Saying the timing is not right, the anti-tenure group Teach Great announced Tuesday that it will not pursue an election campaign for a Missouri constitutional amendment that would end some teacher job protections.
“While we still believe in the measure wholeheartedly … we will not be moving forward with Amendment 3 this year,” Teach Great spokeswoman Kate Casas said in a written statement.
Casas had spent several days traveling around the state, including visits in Kansas City last week, to promote the amendment and its reform ideas.
The proposed amendment will still appear on the ballot. It seeks to end tenure and require that decisions around the hiring, promoting, firing and laying off of teachers be determined by at least 51 percent on student performance measures.

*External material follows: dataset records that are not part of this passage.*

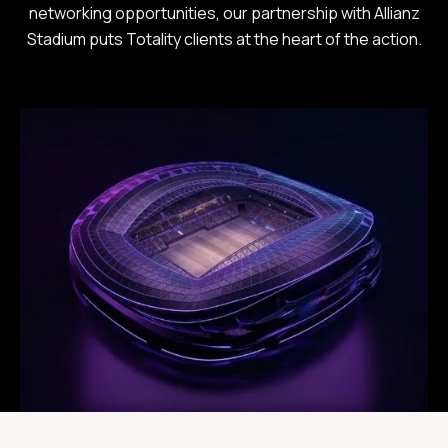
networking opportunities, our partnership with Allianz
Stadium puts Totality clients at the heart of the action.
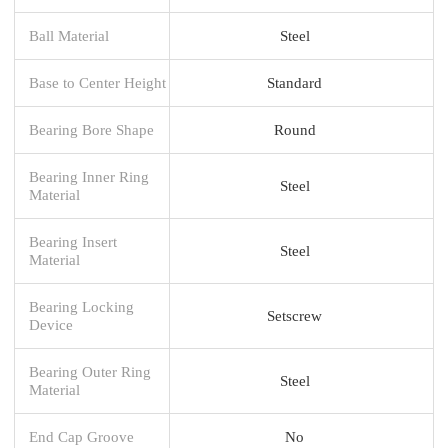
Ball Material
Steel
Base to Center Height
Standard
Bearing Bore Shape
Round
Bearing Inner Ring
Steel
Material
Bearing Insert
Steel
Material
Bearing Locking
Setscrew
Device
Bearing Outer Ring
Steel
Material
End Cap Groove
No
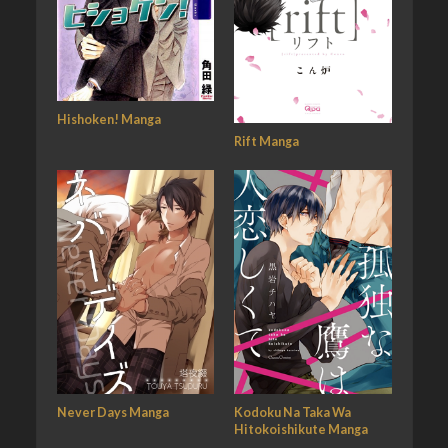
Hishoken! Manga
Rift Manga
Never Days Manga
Kodoku Na Taka Wa
Hitokoishikute Manga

Teach Great took on the task of gathering petition signatures and promoting the ideas that are championed by St. Louis financier Rex Sinquefield.
It remains to be seen if any other supporters of the reforms take up the campaign, which is up against strong opposition from teacher unions, administrator groups and school boards.
“I still see this as a fight,” said Andrea Flinders, the president of the Kansas City Federation of Teachers and School-Related Personnel. “We still have to educate the public. The devil is in the details.”
She cited the loss of local control of school boards, the likely increase in testing and the costs of increased tests as primary concerns.
Teach Great will instead take off on listening tours across the state and try to build support for the proposed reforms, which Casas said reward and protect good teachers, support struggling teachers and make it easier for schools to hire more strong teachers.